Accountants and auditors in government must be instructed, like any other professional group to function to a high degree of efficiency. The source of this instruction must be more than on-the-job training. It must be structured, complete, authoritative and innovative. It must be conducted by professionals and instructors who are knowledgeable of current developments in the field and who can give breadth to the instruction by covering ancillary areas that impact materially on the basic subjects: government accounting and auditing.
Several organizations are attempting to fill some of the void resulting from the lack of current collegiate activity.
* The Association of Government Accountants is conducting courses in its annual professional development conferences and in periodic seminars;
* The Government and Nonprofit Section of the American Accounting Association conducts government accounting-oriented seminars;
* The American Institute of CPAs has a governmental accounting seminar program of courses offered throughout the country; and
* The Government Finance Officers Association has a program of government accounting-oriented courses throughout the country.
Though the above is helpful it does not take the place of government accounting and auditing taught by professionally experienced academicians. It is essential that steps be taken to resolve this problem.
However, financial officials are concerned that today's colleges and universities are not providing entry level personnel who are knowledgeable of government accounting. Government audit officials and public accountants are concerned that colleges and universities are not providing entry level personnel who are knowledgeable of government auditing.

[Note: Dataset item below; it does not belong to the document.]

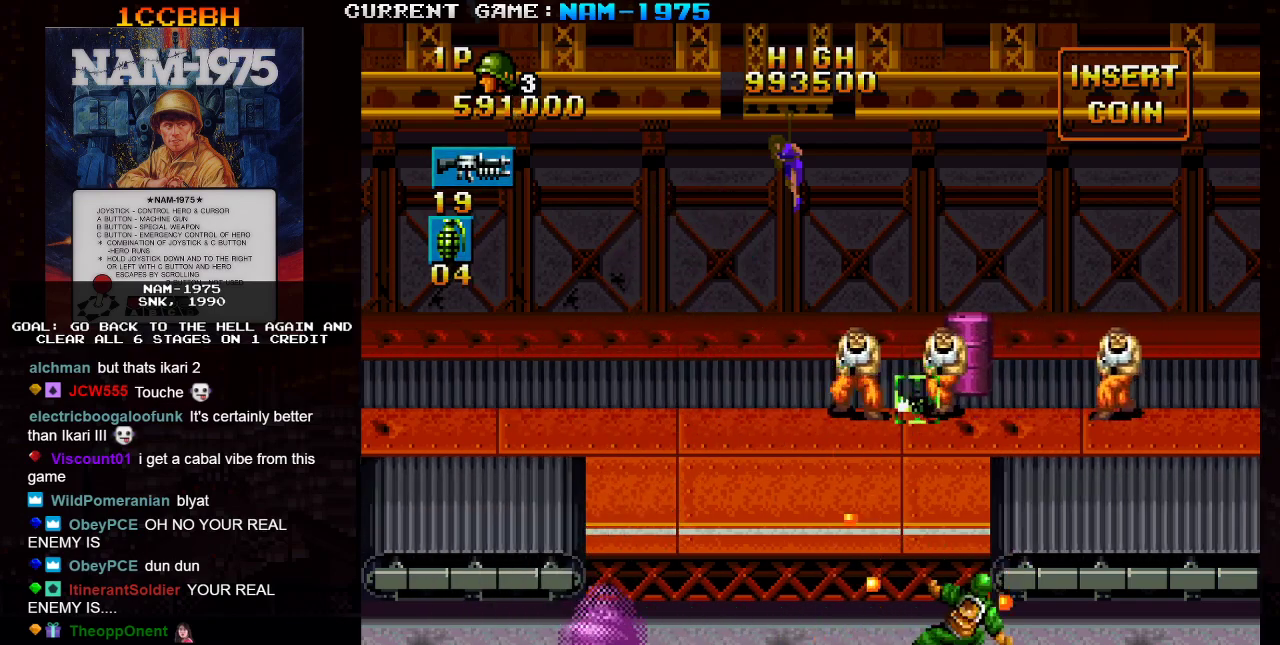
{"buttons": ["SQUARE"], "left_stick": "center", "events": [[250, "R1", "up"], [367, "left_stick", "center"]]}
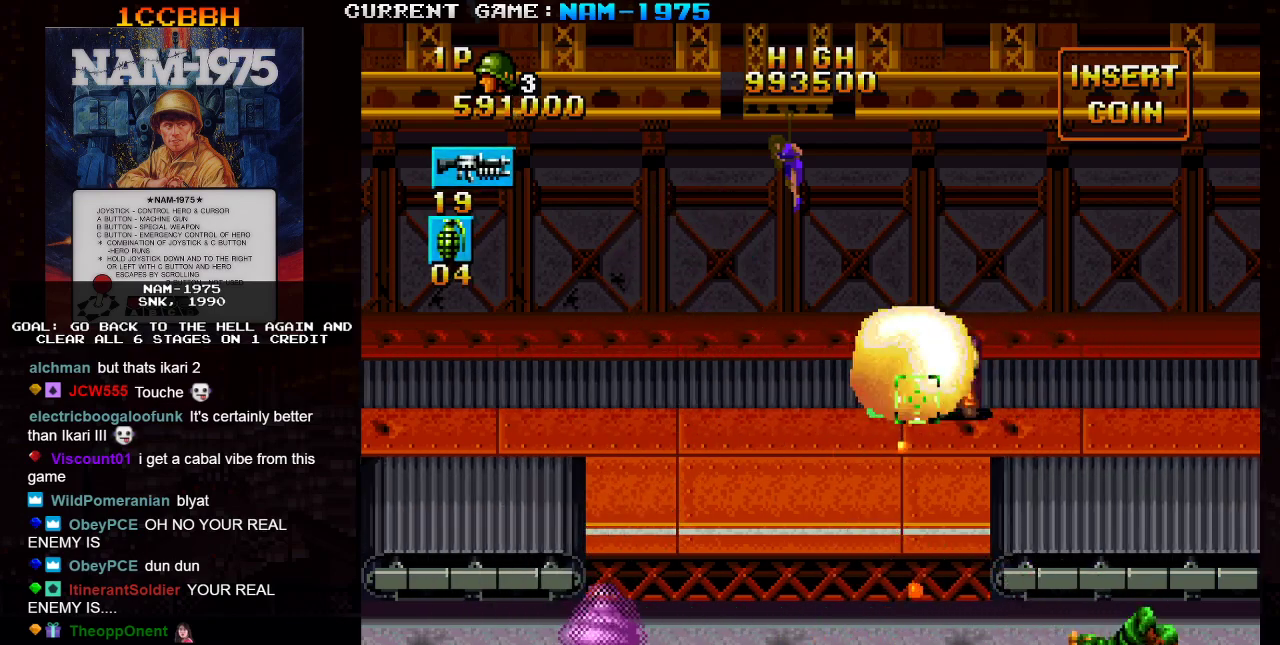
{"buttons": ["SQUARE"], "left_stick": "center", "events": [[250, "left_stick", "right"], [367, "left_stick", "up-right"], [501, "left_stick", "center"]]}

The colleges and universities seem unconcerned in some cases: in other cases there are cost constraints that limit this activity.
Government accounting and thus government financial auditing are unique enough to require a knowledge of the government accounting philosophy, concepts and methodology in order to comprehend sufficiently so as to perform effectively. Although changes are being made that are drawing government accounting closer to commercial accounting, these changes have been negated by recent activities of the Government Accounting Standards Board which delayed the implementation of its Statement 11 that would have been a giant step towards resolving the problem of change. …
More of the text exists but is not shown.